Mr. McGuinty stressed Wednesday that he has made no decisions to sell anything.

“We’ve got a responsibility to take a look at all of our assets to make sure that we’re getting the best bang for the buck, and especially now in the context of a global recession and a significant deficit,” the Premier told reporters. “Our responsibility at this point in time is to take a look at our assets and to make sure that they are in fact serving the public interests.”

Mr. Duncan confirmed Wednesday the government retained CIBC and Goldman several weeks ago to assess whether there are better ways to manage the province’s Crown-owned assets.

“This is a preliminary scoping exercise to prepare a plot on which assets could be sold and how; no decisions have been made,” said one senior executive at a Crown corporation, who questioned to remain anonymous because he was not authorized to speak on the government’s plans. He said: “At best, this might translate into options for the next budget, not actual sales.”

But, having started down this road, some analysts expect Mr. McGuinty and his government to follow though with privatizations.

“Ontario will want an early win on this process, something tangible to show voters that the government has a plot for tackling deficits,” said John Sandler, managing director of financial advisory firm Genoa Management Ltd. and an adviser to former federal finance minister Michael Wilson during the sale of Crown corporations Air Canada, Teleglobe and Petro-Canada.
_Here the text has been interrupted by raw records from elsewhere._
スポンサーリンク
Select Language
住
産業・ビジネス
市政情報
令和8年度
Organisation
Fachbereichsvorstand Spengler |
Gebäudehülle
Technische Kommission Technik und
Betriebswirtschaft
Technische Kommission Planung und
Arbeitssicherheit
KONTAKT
For this reason, along with political considerations, Mr. Sandler and other investment banking sources say the prime candidates for sale are the OLG and Hydro One, as both are relatively straightforward businesses that would attract all sorts of buyers. Government-owned slot machines at racetracks generated $1.1-billion of revenue over the first six months of 2009, the most recent period for which financial information is available. Provincially-owned casinos generated another $719-million. The most recent financial results on lottery sales show OLG sold $2.7-billion of tickets in fiscal 2007. Hydro One was nearly sold in a $5-billion initial public offering in 2002 by Ontario’s former Progressive Conservative government.
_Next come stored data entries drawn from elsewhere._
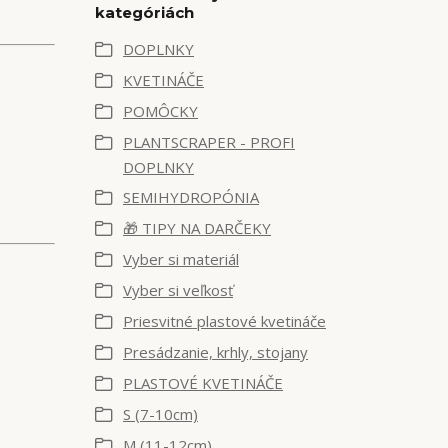
kategóriách
DOPLNKY
KVETINÁČE
POMÔCKY
PLANTSCRAPER - PROFI
DOPLNKY
SEMIHYDROPÓNIA
🎁 TIPY NA DARČEKY
Vyber si materiál
Vyber si veľkosť
Priesvitné plastové kvetináče
Presádzanie, krhly, stojany
PLASTOVÉ KVETINÁČE
S (7-10cm)
M (11-12cm)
Opposition members denounced the provincial Liberals, as did some labour leaders.

“These fire sales of public assets are absolutely a terrible deal for the public,” New Democratic Leader Andrea Horwath said. “These are publicly owned assets that we need to maintain over the long run.”

The former Progressive Conservative government sold off the province’s Highway 407 to a private consortium, but Tory MPP Peter Shurman said that sale was a strategic, one-time event that is not at all comparable to what the Liberals are considering. “This is a non-strategic approach to grabbing money and putting it in the hands of somebody who can’t handle money,” he said.

“Selling off our electricity utilities was a terrible thought under Mike Harris, and it’s a worse thought now,” says Rod Sheppard, president of the Society of Energy Professionals. “These companies are very vital tools in the government’s plans for green electricity and green jobs. They’re vital to bringing Ontario’s economy back from the brink.”